§ **WORK TO COMPLETE**: Gather each line of the records below that contains the string "ethereum", and copy those lines without changes.

==============================

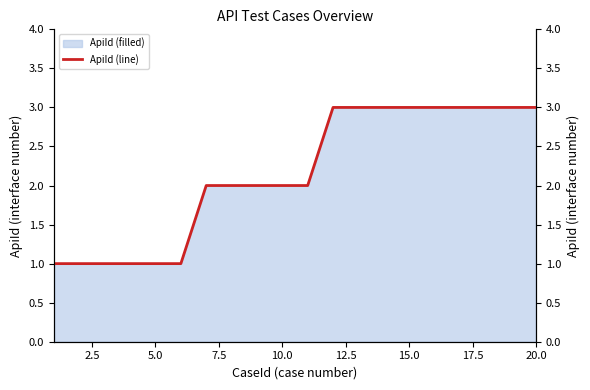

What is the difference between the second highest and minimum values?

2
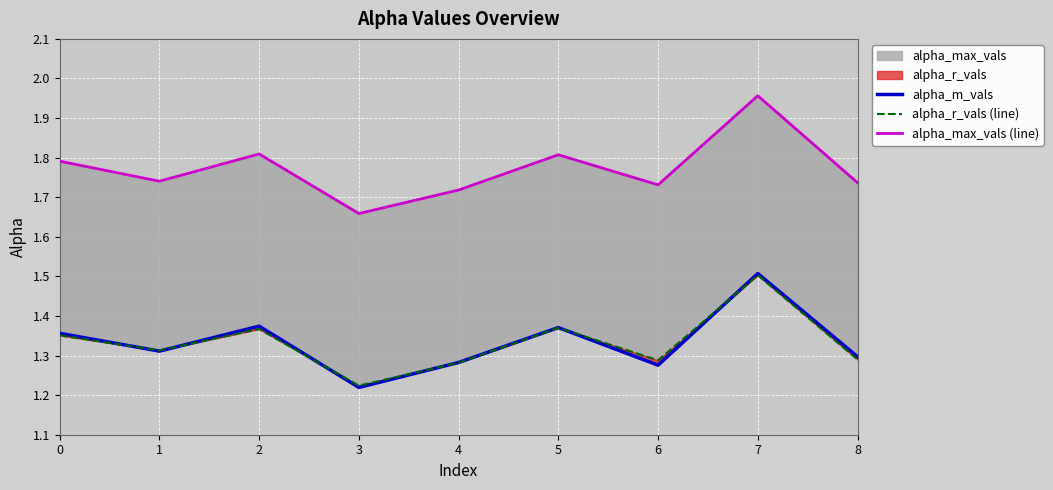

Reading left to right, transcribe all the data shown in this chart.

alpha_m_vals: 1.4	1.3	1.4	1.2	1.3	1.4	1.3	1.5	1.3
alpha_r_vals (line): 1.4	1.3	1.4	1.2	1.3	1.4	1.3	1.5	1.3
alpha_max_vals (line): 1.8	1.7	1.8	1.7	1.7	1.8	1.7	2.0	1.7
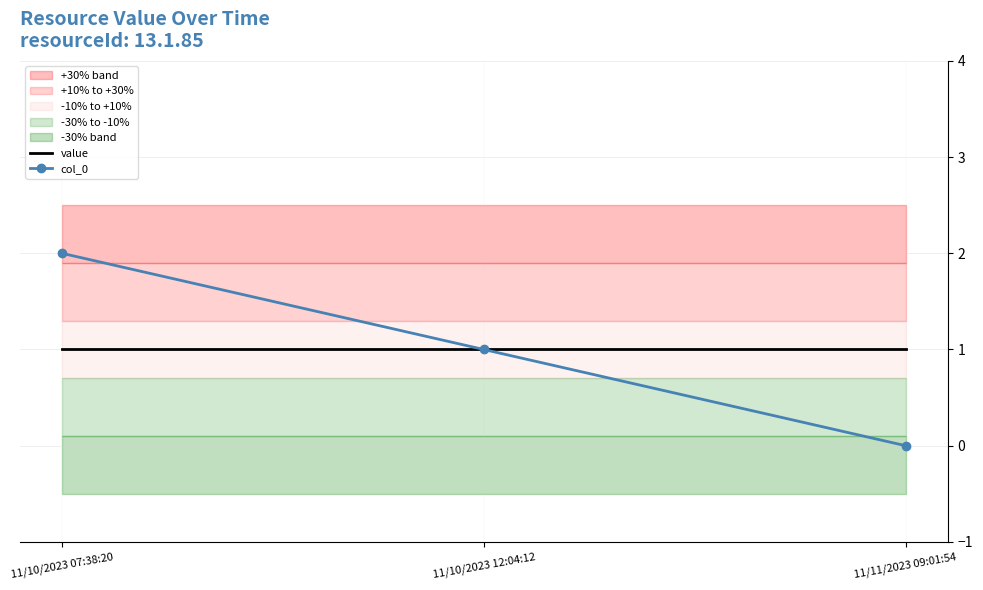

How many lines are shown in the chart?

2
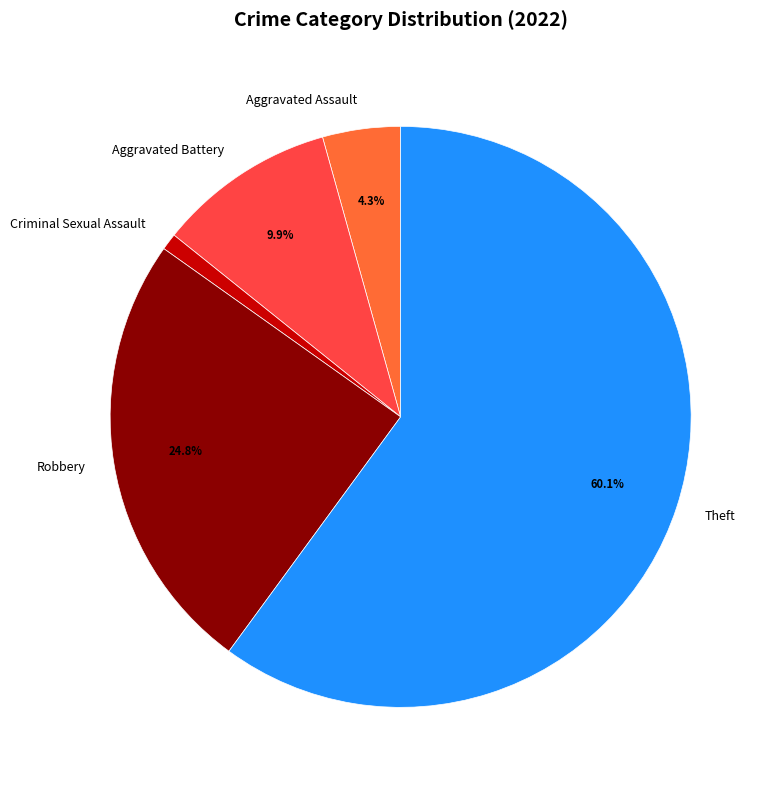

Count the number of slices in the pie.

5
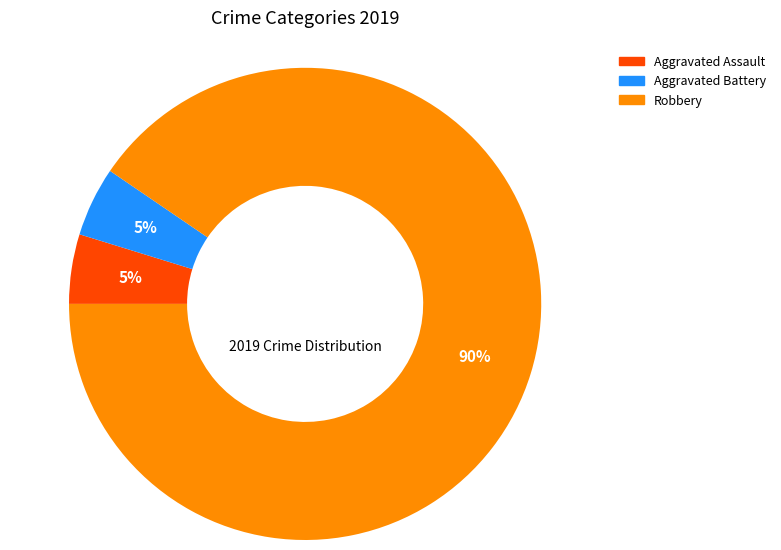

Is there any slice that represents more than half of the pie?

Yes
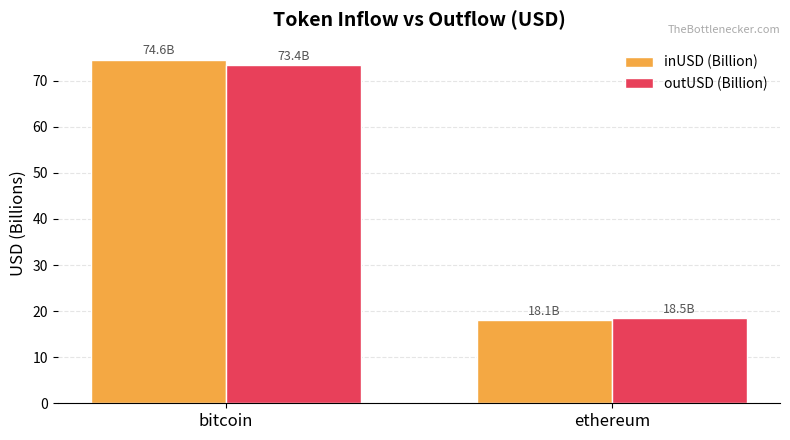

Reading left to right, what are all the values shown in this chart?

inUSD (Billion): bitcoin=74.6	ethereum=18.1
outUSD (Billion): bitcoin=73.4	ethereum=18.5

==============================

§ **ANSWER TO THE EXERCISE**:
inUSD (Billion): bitcoin=74.6	ethereum=18.1
outUSD (Billion): bitcoin=73.4	ethereum=18.5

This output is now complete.